### Passage shown
-- Opening Marker --
Petter: How would you invite a child to play with you?
Johanna: I want to find something that I know that they are familiar with. Most of the children have seen a balloon. So you can use the gloves and make a balloon out of them. Or, if they have a toy with them, like a teddy bear or something, you can start to talk about that, and invite the toy to play. With small children, you can play peek-a-boo. I also often tell a story, like the story of how my crocodile toy got its name.
Petter: I noticed you have lots of colorful and playful accessories. Do you also think about what you wear in terms of play?
Johanna: Yes, kids often don’t know about the clothes we wear in the hospital. It can be very scary to meet people in the hospital — it’s new people, people who look different and dress very different. The hospital smells are different, often it can be very cold, and there are big rooms without much on the walls. So you can be the color in the room if you put some color on you. And if you wear things they’re familiar with — they know different animals and different colors — it can be something they can connect to. They feel, “I don’t know all about this place, but I know that thing. I also play with animals.” It gives them something to relate to. And kids do like colors. I think we all do — everyone gets happy about colors.
If the parents are worried about something, kids are … going to be worried too, even if they don’t know what they’re worried about.
Petter: Do you work with parents?
Johanna: It’s important to engage with parents too. If the parents are worried about something, kids are reading their parents and they’re going to be worried too, even if they don’t know what they’re worried about. Whether it’s a kid or a parent, you have to let them tell you about what they are carrying — what are the fears they are thinking about?
Petter: In your mind, should parents have total honesty about what will happen to kids in the hospital, or should they try to sugarcoat things?
Johanna: I think it’s important to tell kids things as honestly as possible. If it’s going to hurt, talk about it: “It’s going to hurt. But how are we going to handle that feeling? If you’re going to be scared, or if you want to scream, it’s OK.” That’s better than saying “You’re not going to scream” and “You’re not going to be scared at all.”
Parents can also ask kids what they want to know that can help reduce their fear. Find out as much as possible, and just explain what you know. And if you don’t know, you can say it: “I don’t know but we can see; we can ask the nurse.” Then we can help explain.
You have to put on your kid glasses in order to see things from the children’s perspective.
Petter: Do kids and adults view hospitals differently?
Johanna: I always say that you have to put on your kid glasses in order to see things from the children’s perspective. And it can be hard if you don’t know how a 3-year-old kid thinks. I saw a film in a course I was taking. They gave a camera to a 2-year-old boy and they walk around in the emergency ward. And he sees so much stuff that we don’t see, like under the table. And he saw so many legs. That’s why it’s important to think about what you have in your pocket or on your knee; it can be attractive for a child also. So I think about taking the kids’ perspective, putting those glasses — if I was them, what would I see?
Johanna found her small crocodile friend, “Crockis,” about 1.5 years ago in a bookshelf in the hospital. She never found the owner, so she chose to adopt him. At first, she let kids she met name it — one day it could be called “Transformers” another day “Doris.” One day a boy with a crooked arm thought it should be called “Crockis.” Johanna really loved it, and since then he has been “Crockis” full time. Both Johanna and Crockis appear in the Toca Life: Hospital app!
-- Closing Marker --
### Provided information
-- Opening Marker --
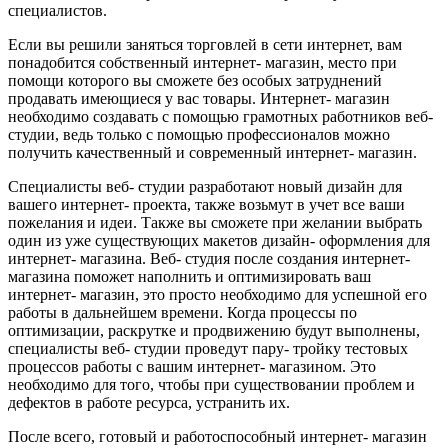
специалистов.
Если вы решили заняться торговлей в сети интернет, вам
понадобится собственный интернет- магазин, место при
помощи которого вы сможете без особых затруднений
продавать имеющиеся у вас товары. Интернет- магазин
необходимо создавать с помощью грамотных работников веб-
студии, ведь только с помощью профессионалов можно
получить качественный и современный интернет- магазин.
Специалисты веб- студии разработают новый дизайн для
вашего интернет- проекта, также возьмут в учет все ваши
пожелания и идеи. Также вы сможете при желании выбрать
один из уже существующих макетов дизайн- оформления для
интернет- магазина. Веб- студия после создания интернет-
магазина поможет наполнить и оптимизировать ваш
интернет- магазин, это просто необходимо для успешной его
работы в дальнейшем времени. Когда процессы по
оптимизации, раскрутке и продвижению будут выполнены,
специалисты веб- студии проведут пару- тройку тестовых
процессов работы с вашим интернет- магазином. Это
необходимо для того, чтобы при существовании проблем и
дефектов в работе ресурса, устранить их.
После всего, готовый и работоспособный интернет- магазин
-- Closing Marker --
### Check your understanding
[A] In the interview, who came up with the name "Crockis" for the crocodile toy?
[B] Repeat, word for word, the stretch of the interview from "If the parents are worried about something, kids are …" through "work with parents?".

### Task solutions
[A] A boy with a crooked arm.

[B]
If the parents are worried about something, kids are … going to be worried too, even if they don’t know what they’re worried about.
Petter: Do you work with parents?